Avant même que ne soient dévoilés officiellement les choix de l'exécutif, les oppositions sont tombées à bras raccourcis sur le projet gouvernemental.

"Ce projet est totalement mal ficelé. Je crois qu'il ne répond pas aux besoins du pays. On ne peut pas faire semblant en matière de contrôle de l'immigration. Ce texte, je pense qu'il faisait semblant, c'est un texte de communication", a taclé le patron des députés LR, Olivier Marleix, sur France Inter.

"Il y a beaucoup de travail je pense pour qu'il devienne présentable", a poursuivi M. Marleix.

Son homologue du groupe PS à l'Assemblée, Boris Vallaud, a lui aussi critiqué sur Public Sénat "un texte +en même temps+".

"C'était un texte censé à la fois plaire à la droite, plaire à la gauche, finalement ça ne plaisait à personne parce que, en ce qui me concerne, je conserve un certain nombre de principes qui sont indivisibles et que ce n'est pas en coupant le salami en tranches qu'on le rend plus digeste. Donc si la copie est mauvaise, qu'ils la reprennent", a déclaré le député des Landes.

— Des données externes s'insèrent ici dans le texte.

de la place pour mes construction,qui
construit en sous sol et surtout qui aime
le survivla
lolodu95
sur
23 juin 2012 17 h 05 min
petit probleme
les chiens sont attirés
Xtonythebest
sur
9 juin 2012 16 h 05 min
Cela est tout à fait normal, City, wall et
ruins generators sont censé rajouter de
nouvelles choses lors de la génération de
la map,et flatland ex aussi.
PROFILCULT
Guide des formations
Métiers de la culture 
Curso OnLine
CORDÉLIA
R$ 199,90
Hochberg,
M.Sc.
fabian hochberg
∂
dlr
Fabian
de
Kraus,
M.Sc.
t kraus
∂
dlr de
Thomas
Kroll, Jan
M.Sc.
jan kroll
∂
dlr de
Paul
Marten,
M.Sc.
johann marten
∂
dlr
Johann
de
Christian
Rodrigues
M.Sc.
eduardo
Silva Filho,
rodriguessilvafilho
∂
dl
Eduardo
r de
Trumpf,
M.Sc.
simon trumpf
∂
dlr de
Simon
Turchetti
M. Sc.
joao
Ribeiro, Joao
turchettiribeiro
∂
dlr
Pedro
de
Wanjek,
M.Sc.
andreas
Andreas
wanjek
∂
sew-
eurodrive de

"Quand on voit la tournure des débats préparatoires sur ce sujet au Sénat, c'est sage", s'est également félicitée sur Twitter Najat Vallaud-Belkacem, présidente de l'association France terre d'asile, qui avait participé aux concertations avec le gouvernement sur le texte.

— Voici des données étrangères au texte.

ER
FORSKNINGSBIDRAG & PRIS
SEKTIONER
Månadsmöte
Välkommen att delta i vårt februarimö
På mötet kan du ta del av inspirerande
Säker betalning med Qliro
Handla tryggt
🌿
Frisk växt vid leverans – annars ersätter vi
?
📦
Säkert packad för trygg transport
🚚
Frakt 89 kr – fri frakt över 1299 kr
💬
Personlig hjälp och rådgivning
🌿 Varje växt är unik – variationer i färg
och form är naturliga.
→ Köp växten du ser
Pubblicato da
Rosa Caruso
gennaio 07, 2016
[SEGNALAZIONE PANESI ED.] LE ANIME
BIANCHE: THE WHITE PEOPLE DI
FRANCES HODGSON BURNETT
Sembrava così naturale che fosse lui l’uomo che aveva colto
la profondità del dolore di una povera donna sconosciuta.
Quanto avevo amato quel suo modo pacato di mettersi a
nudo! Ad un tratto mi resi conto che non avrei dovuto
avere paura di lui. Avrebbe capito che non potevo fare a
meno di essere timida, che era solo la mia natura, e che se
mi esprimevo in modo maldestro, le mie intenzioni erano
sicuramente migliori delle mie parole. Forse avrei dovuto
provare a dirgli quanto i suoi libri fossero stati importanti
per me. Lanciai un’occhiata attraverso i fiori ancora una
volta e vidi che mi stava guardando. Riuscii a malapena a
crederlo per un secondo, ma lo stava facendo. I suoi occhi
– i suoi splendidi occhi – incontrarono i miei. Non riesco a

La semaine dernière, les sénateurs avaient considérablement durci en commission des Lois la mouture du texte, en adoptant une série d'amendements qui rejoignaient notamment certaines positions historiques de l'extrême droite, comme le durcissement des conditions d'accès au regroupement familial ou encore la suppression de l'aide médicale d'Etat, réservée aux sans-papiers.